Written task => Retype the records below, starting with the line that contains "Q: Count the chairs in this image." and going on through the end of the records, with the pictures left out.

A block of data

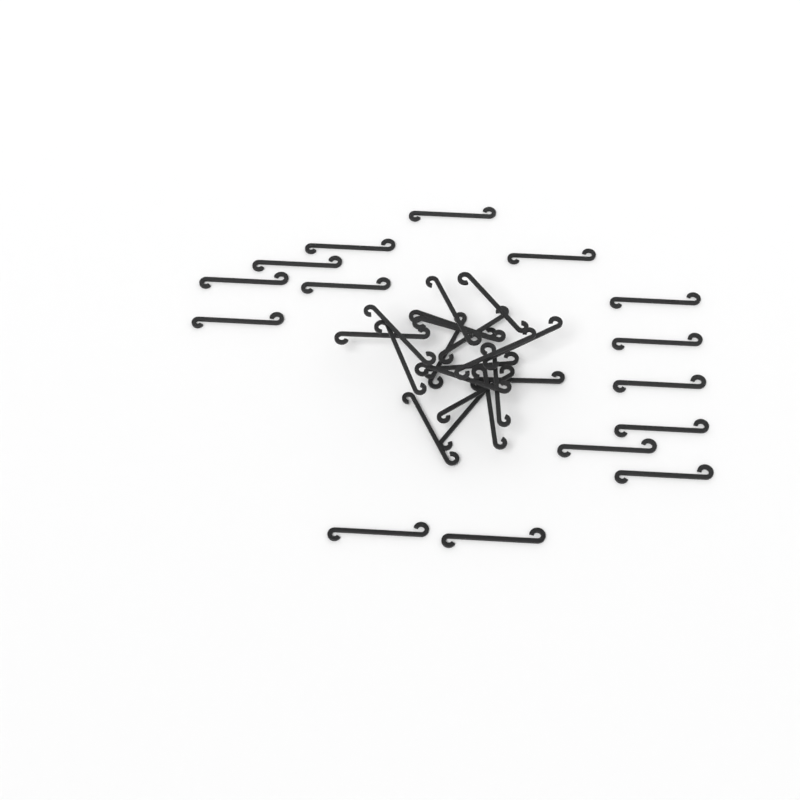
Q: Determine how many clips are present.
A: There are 34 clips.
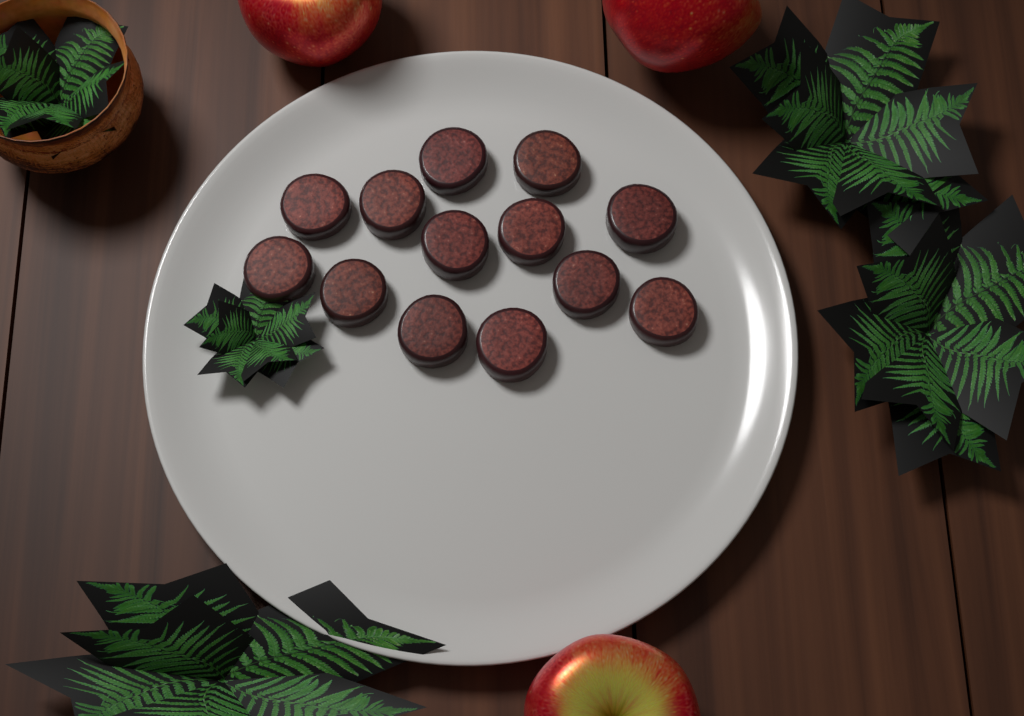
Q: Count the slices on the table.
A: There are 13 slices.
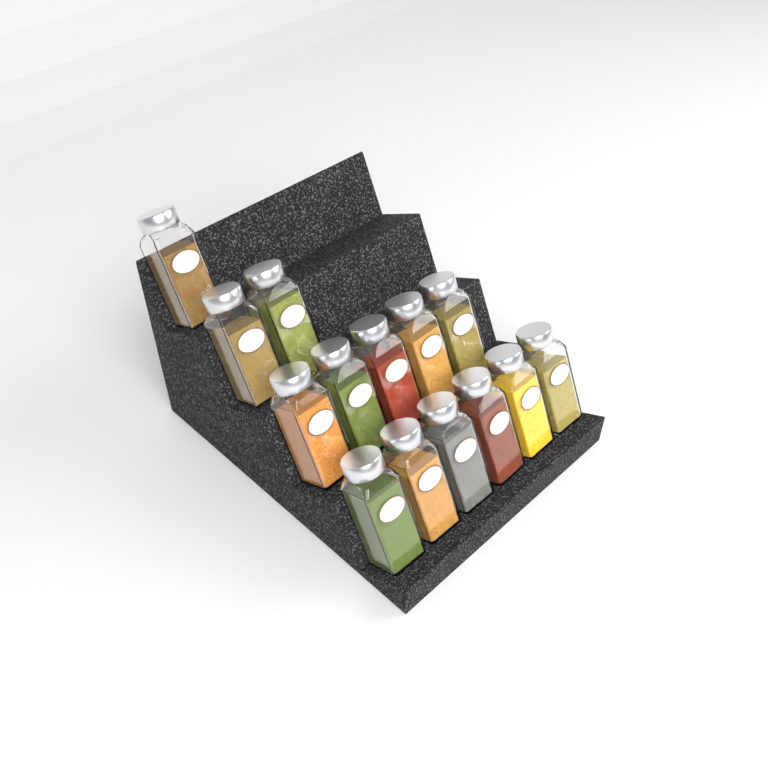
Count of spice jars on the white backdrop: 14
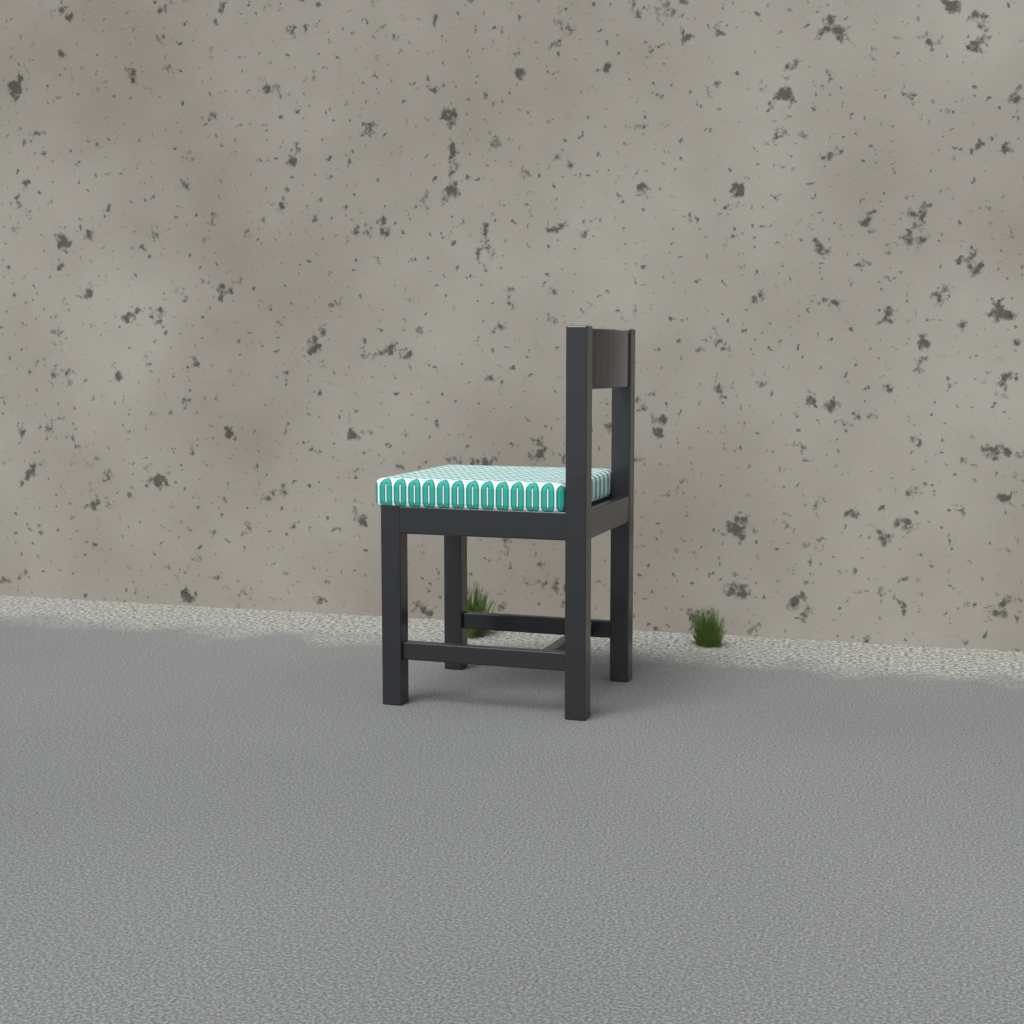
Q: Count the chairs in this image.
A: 1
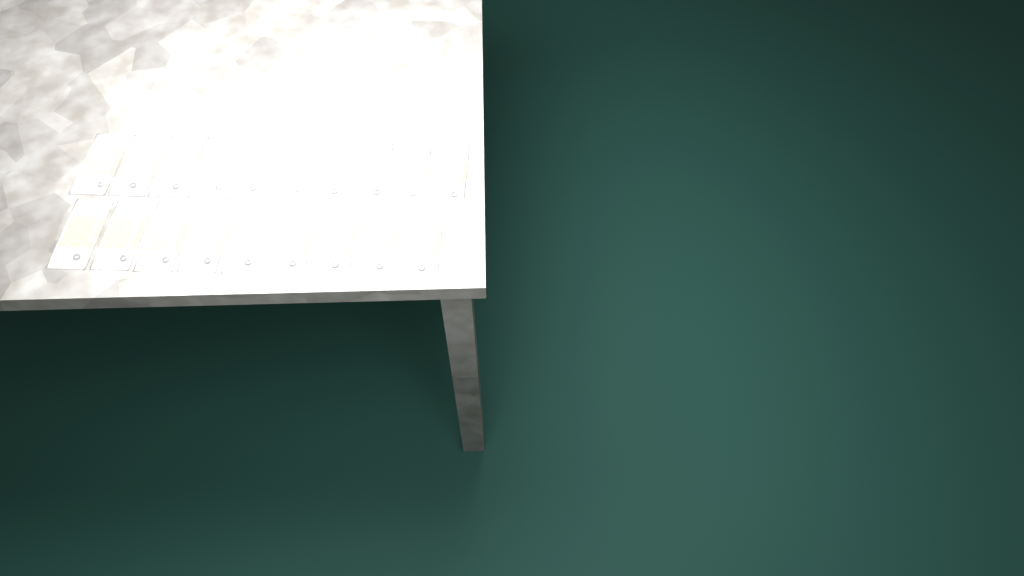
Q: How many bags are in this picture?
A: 19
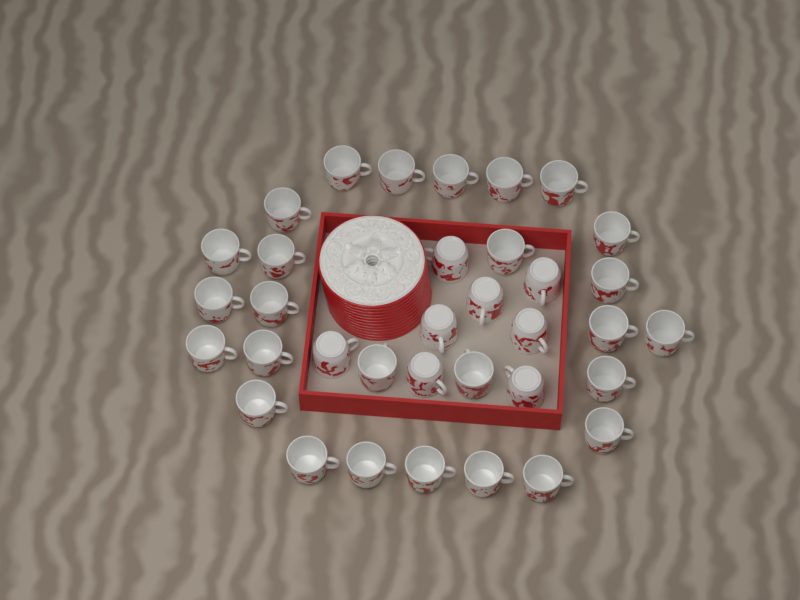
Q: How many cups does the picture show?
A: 35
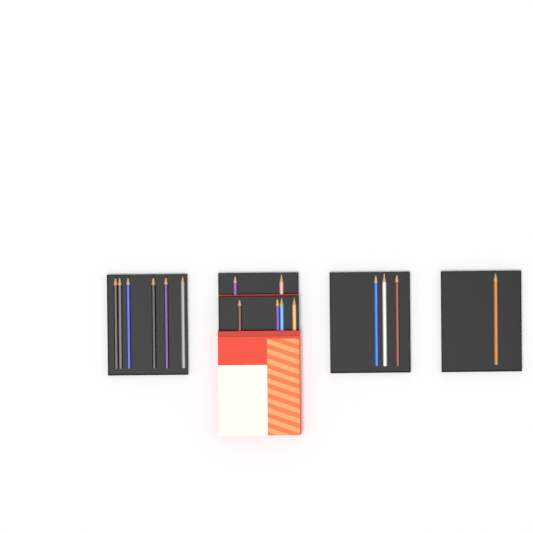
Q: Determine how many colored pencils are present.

Completed task =>
Q: Count the chairs in this image.
A: 1
Q: How many bags are in this picture?
A: 19
Q: How many cups does the picture show?
A: 35
Q: Determine how many colored pencils are present.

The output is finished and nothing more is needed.